# [PROBLEM STATEMENT]
Look through the lines below; wherever the word "Metres" appears, copy that line.

# [MATERIAL FOR THE TASK]
★ ★ ★ ★

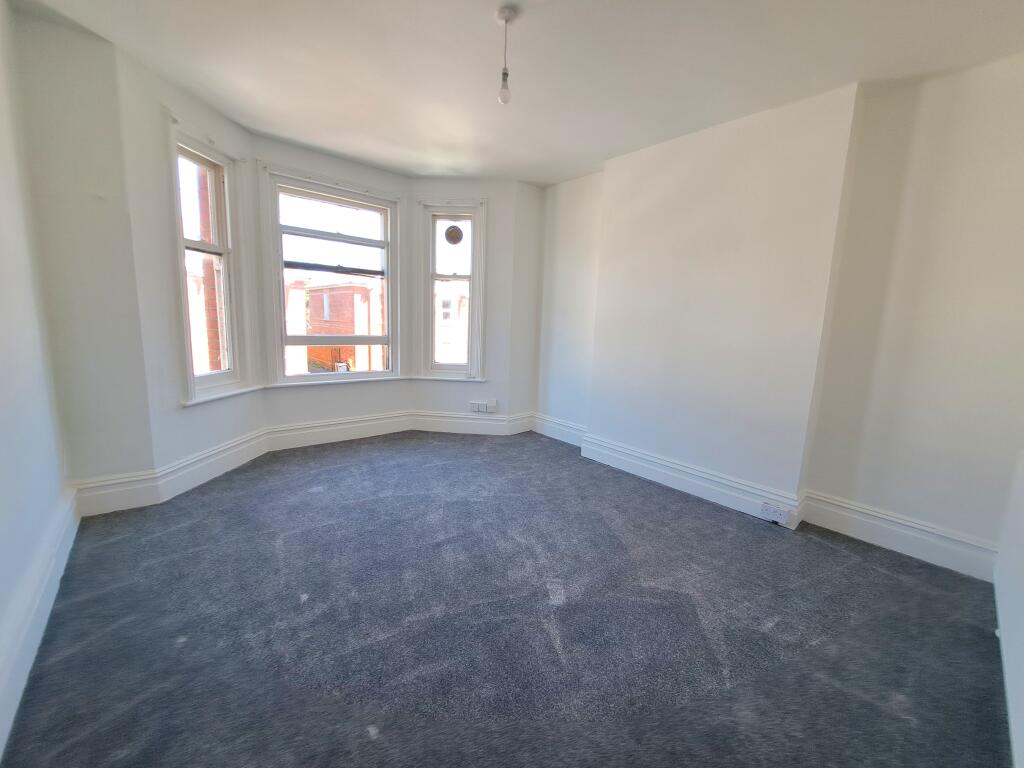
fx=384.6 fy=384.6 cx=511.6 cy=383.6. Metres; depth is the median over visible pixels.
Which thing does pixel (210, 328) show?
brick building
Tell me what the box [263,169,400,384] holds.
center window
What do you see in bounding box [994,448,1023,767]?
near right wall
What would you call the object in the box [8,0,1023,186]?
ceiling
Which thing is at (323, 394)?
bay wall
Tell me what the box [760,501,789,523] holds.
wall socket
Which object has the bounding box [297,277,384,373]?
brick building
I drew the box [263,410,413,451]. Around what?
baseboard
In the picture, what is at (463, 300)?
building
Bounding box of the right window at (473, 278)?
[417,200,484,379]
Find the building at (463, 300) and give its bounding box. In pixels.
[435,277,467,363]
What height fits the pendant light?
0.401 m
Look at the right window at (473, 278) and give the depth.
4.11 m
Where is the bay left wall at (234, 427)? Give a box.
[115,42,264,482]
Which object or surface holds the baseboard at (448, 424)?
attached to the bay right wall at (488, 334)
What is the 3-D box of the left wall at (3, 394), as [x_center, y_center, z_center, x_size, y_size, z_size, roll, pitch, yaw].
[-1.304,-0.228,0.548,0.210,2.751,4.088,-6,12,-40]
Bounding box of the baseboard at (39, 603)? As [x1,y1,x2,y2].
[0,488,79,756]
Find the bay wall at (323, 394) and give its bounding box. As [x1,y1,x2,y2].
[250,137,411,433]
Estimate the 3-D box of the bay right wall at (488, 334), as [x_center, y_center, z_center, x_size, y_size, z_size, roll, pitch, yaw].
[-0.590,-0.796,4.179,1.125,2.676,0.215,2,9,2]
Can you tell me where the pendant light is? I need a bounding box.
[495,4,517,104]
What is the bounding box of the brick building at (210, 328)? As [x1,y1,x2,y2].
[191,162,225,372]
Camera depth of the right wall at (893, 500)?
2.35 m
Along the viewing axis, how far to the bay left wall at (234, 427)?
2.47 m
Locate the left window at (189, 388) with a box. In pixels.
[169,122,251,403]
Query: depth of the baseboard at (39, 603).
1.40 m
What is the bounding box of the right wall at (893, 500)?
[533,53,1023,572]
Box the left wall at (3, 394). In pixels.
[0,0,74,760]
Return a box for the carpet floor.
[1,430,1011,767]
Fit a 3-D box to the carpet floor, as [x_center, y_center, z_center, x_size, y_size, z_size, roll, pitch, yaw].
[-0.121,0.967,2.181,4.120,0.123,5.096,-6,12,-40]
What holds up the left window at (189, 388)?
in the bay left wall at (234, 427)
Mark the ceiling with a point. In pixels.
(581, 158)
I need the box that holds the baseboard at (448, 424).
[411,410,534,434]
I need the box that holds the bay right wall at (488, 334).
[409,180,538,424]

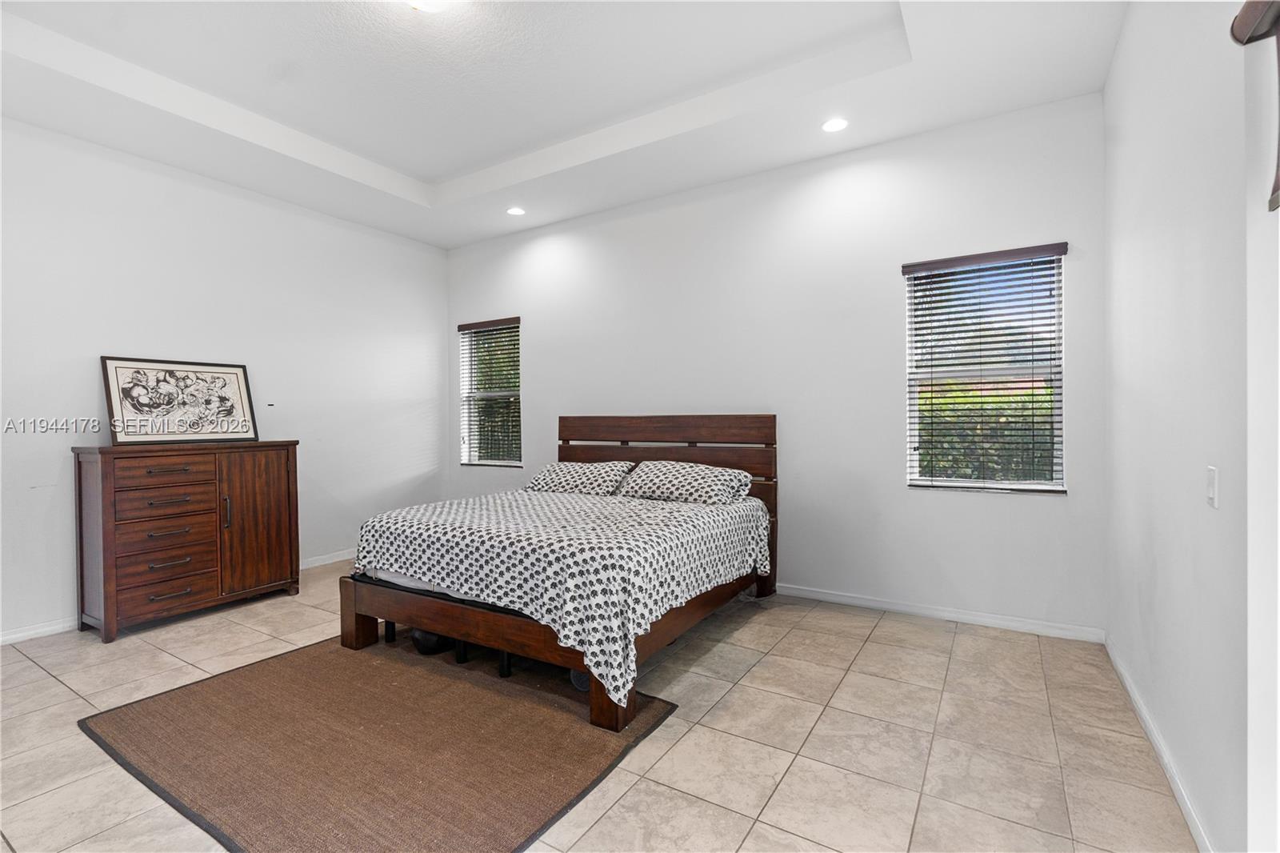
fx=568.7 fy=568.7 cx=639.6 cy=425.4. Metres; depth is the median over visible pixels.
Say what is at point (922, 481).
window
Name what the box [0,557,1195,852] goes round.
tile floor
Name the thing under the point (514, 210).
recessed light
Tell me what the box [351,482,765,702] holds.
bedspread
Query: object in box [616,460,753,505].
pillow
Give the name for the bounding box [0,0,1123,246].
ceiling
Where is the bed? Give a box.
[343,414,775,731]
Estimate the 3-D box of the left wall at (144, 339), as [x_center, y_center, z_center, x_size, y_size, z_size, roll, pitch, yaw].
[-3.325,-0.379,4.045,0.163,3.258,4.893,0,0,32]
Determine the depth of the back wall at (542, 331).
3.88 m
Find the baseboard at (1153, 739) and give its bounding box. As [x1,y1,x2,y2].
[1104,635,1214,852]
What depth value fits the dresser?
3.56 m
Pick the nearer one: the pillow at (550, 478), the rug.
the rug
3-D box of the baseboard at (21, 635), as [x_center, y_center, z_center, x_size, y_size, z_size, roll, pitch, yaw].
[-3.315,1.220,3.894,0.015,0.087,4.563,0,0,32]
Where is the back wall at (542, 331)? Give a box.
[444,91,1107,634]
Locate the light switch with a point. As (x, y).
(1210, 493)
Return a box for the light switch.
[1205,465,1218,507]
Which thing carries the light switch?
attached to the right wall at (1121, 50)
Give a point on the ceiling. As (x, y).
(419, 175)
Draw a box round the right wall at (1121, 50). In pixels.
[1103,0,1264,852]
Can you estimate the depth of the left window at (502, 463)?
5.77 m
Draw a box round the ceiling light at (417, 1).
[404,0,451,12]
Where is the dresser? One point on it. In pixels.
(109, 535)
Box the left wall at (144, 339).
[0,115,448,643]
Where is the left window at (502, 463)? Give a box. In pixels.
[458,316,522,466]
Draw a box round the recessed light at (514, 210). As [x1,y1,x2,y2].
[506,205,525,215]
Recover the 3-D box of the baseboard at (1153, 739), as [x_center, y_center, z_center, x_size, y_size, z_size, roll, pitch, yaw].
[1.653,1.192,1.699,0.015,0.087,3.677,0,0,32]
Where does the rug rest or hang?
on the tile floor
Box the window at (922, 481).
[903,245,1067,493]
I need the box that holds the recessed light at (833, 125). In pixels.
[820,116,848,132]
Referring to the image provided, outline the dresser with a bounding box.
[72,440,300,642]
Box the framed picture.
[100,355,259,445]
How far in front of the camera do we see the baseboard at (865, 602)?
3.51 m
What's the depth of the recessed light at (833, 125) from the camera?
3.47 m
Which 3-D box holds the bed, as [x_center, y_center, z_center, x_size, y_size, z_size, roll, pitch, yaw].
[-0.326,0.585,3.544,1.858,1.288,2.201,0,0,32]
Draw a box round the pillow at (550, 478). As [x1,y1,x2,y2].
[524,460,634,495]
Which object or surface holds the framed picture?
on the dresser
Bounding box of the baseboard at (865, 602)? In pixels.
[772,583,1103,642]
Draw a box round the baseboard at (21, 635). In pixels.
[0,546,351,644]
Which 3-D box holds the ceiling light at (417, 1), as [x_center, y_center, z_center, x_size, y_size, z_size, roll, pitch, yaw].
[-0.928,-1.857,2.412,0.374,0.126,0.362,0,0,32]
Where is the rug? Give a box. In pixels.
[80,634,676,852]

★ ★ ★ ★

# [REPLY TO THE EXERCISE]
fx=384.6 fy=384.6 cx=511.6 cy=383.6. Metres; depth is the median over visible pixels.
fx=568.7 fy=568.7 cx=639.6 cy=425.4. Metres; depth is the median over visible pixels.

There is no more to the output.